Microsoft and other tech giants fight U.S. right to seize cloud data
Microsoft and other tech companies argue government shouldn't be able to snoop on data stored outside U.S.
Microsoft Corp. and four other large American technology companies are using a Manhattan court case to draw a line in the cloud, saying the U.S. government has no right to seize computer data stored outside the country.
U.S. companies that host services over the internet and sell remote data storage — a concept broadly known as cloud computing — say they stand to lose billions of dollars in business if emails and other files they house overseas are seen vulnerable to U.S. snooping.
Lawyers for the companies say the perception was stoked by former NSA systems analyst Edward Snowden's revelations last year that the U.S. and other countries' intelligence agencies routinely and indiscriminately gather and store huge amounts of data from phone calls and Internet communications.
And it was harmed again in April, they say, when a Manhattan magistrate judge concluded it was legal for the government to order Microsoft to comply with a sealed search warrant for a consumer email account it stores in Dublin, Ireland.
A Microsoft vice president wrote in a court document that the company offers its cloud services in more than 100 countries and tries to keep a customer's data — including email, calendar entries and documents — in a data centre near where the customer is located for easy and cost-effective access. Microsoft has data centres worldwide, including in the United States, Ireland, the Netherlands, Japan and Brazil.
The mammoth software company said in court papers this month that the ruling threatens to rewrite the Constitution's protections against illegal search and seizure, damage U.S. foreign relations and "reduce the privacy protection of everyone on the planet."

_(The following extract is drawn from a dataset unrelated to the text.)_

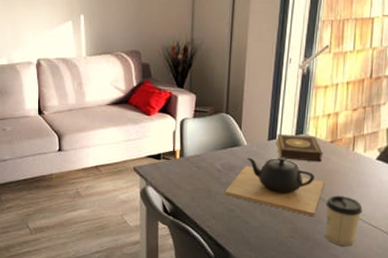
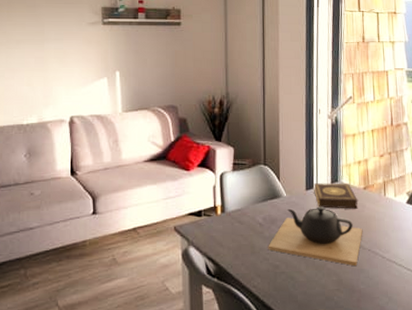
cup: present [325,195,363,247] -> none [366,242,401,295]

"Over the course of the past year, Microsoft and other U.S. technology companies have faced growing mistrust and concern about their ability to protect the privacy of personal information located outside the United States," Microsoft said.
"The government's position in this case further erodes that trust, and will ultimately erode the leadership of U.S. technology companies in the global market."
Apple Inc., telecommunications companies join lawsuit
Two phone carriers, Verizon Communications Inc. and AT&T Inc., have joined the fight, along with Apple Inc. and Cisco Systems Inc., submitting arguments in support of Microsoft in recent days to a district judge prior to a late-July hearing.
In court papers, prosecutors said Microsoft's position that the warrant effectively authorizes law enforcement agents to conduct a search in Ireland is "simply not so." They said the warrant is the functional equivalent of a subpoena compelling the Redmond, Washington-based provider to review its stored records and produce relevant material.
If this trend continues, the U.S. technology sector's business model of providing 'cloud' Internet-based services to enterprises, governments, and educational institutions worldwide will be substantially undermined- Microsoft Corp.
Microsoft's position "serves as a dangerous impediment to the ability of law enforcement to gather evidence of criminal activity," they said.
Microsoft lost the first round of what is likely to be a lengthy court battle in April, when the New York magistrate judge who issued the search warrant in December ruled that the Stored Communications Act in the Electronic Communications Privacy Act of 1986 gave the government authority to subpoena information on the internet that is stored outside the country.
Magistrate Judge James C. Francis referred to the warrant as a "hybrid, — part search warrant and part subpoena" — and said it has long been law that the recipient of a subpoena must produce information in its possession regardless of where it is stored.
Francis added that if territorial restrictions on conventional warrants were extended to cyberspace, "the burden on the government would be substantial, and law enforcement efforts would be seriously impeded."
With conventional warrants, information can only be seized overseas according to the terms of a Mutual Legal Assistance Treaty between the countries.
Already, Microsoft said, foreign leaders are raising concerns about the ruling. Compliance with U.S. search warrants may cause companies to violate data-protection laws in countries where the targeted data is stored, it added.
Microsoft said it has encountered "rising concerns among both current and potential customers overseas" and some customers have cited the ruling as they chose a foreign provider to store data.
"If this trend continues, the U.S. technology sector's business model of providing 'cloud' Internet-based services to enterprises, governments, and educational institutions worldwide will be substantially undermined," Microsoft said.
Untenable situation
Lawyers for Apple and Cisco filed a brief Friday. The lawyers said some servers for Apple's iCloud service and Cisco are in other countries.
The lawyers said the ruling puts "Apple and other providers in the untenable situation of being forced to violate one nation's laws to comply with another.
In court papers last week, Verizon said the ruling, if allowed to stand, "would have an enormous detrimental impact on the international business of American companies, on international relations and on privacy."
It said the ruling "could cost U.S. businesses billions of dollars in lost revenue, undermine international agreements and understandings, and prompt foreign governments to retaliate by forcing foreign affiliates of American companies to turn over the content of customer data stored in the United States."
In court papers, AT&T said the ruling threatened to provide law enforcement with "a global information access tool without bounds."
In papers Friday, the Electronic Frontier Foundation, a civil liberties group, said the government's "approach poses a grave risk to privacy."